There was a big tech sell off in 2022 and the Nasdaq was down significantly on the year. But so far in 2023 we've seen a resurgence in the tech sector and correspondingly the NQ is up by 16% (at the point of writing).  But you'd be wise to look under the hood of this rally. And if you do you'll find that this year's surge in technology stocks has not been in the traditional technology stocks that we know and love e.g. Alphabet, Amazon, Apple, Meta etc.


The surge this year has been in much earlier stage tech businesses, in riskier areas of the market whose products are unproven. Moreover, because these businesses are in the start-up stage they are also unprofitable and require a lot of funds to grow.


The appearance of ChatGPT from open.ai has a lot to do with the excitement. The unveiling of their product and interest from Microsoft means that any company that has anything to do with AI (Artificial Intelligence) is now seen as an exciting investment opportunity.


This is because the In the world of finance everybody wants to make money and then make more money.

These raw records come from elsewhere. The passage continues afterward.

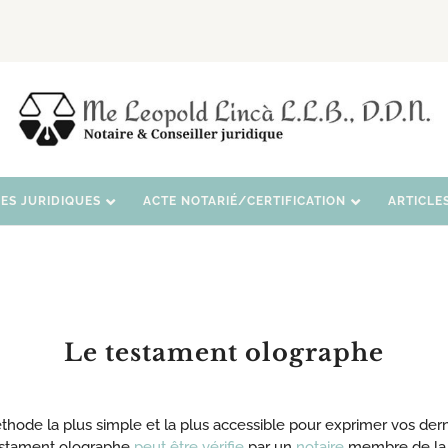
CES JURIDIQUES
ACTE NOTARIÉ/CERTIFICATION
ARTICLE
Le testament olographe
hode la plus simple et la plus accessible pour exprimer vos der
testament olographe
peut être vérifie
par un
notaire
membre de l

As Gordon Gecko said, in the 80s film Wall Street "greed is good". So even though many of these companies don't have a product yet and are burning cash, the market wants to invest in their potential. And it's not just AI; crypto firms, unprofitable software developers and businesses with links to electric vehicles have all seen their value rise.


These increases cannot be based on fundamentals because these businesses are unprofitable. These are therefore risky investments but that doesn't mean they are likely to have a higher return. What we're seeing can only be described as speculation and in the words of Jim Smigiel, Chief Investment Officer at SEI Investments Co. "this is massive speculation, and it is going to burn itself out quickly because there are no fundamental drivers behind it".


There are strong parallels here with the rise of reddit driven meme stocks: speculation driving price rather than the bottom line value of the business. But in a time of inflation where money supply is tighter than last year in a market where most analysts have a 2023 focus of show me the money, this can only lead to tears.


Be wise. Do your own research and invest according to your own risk profile. If something looks too good to be true then it usually is.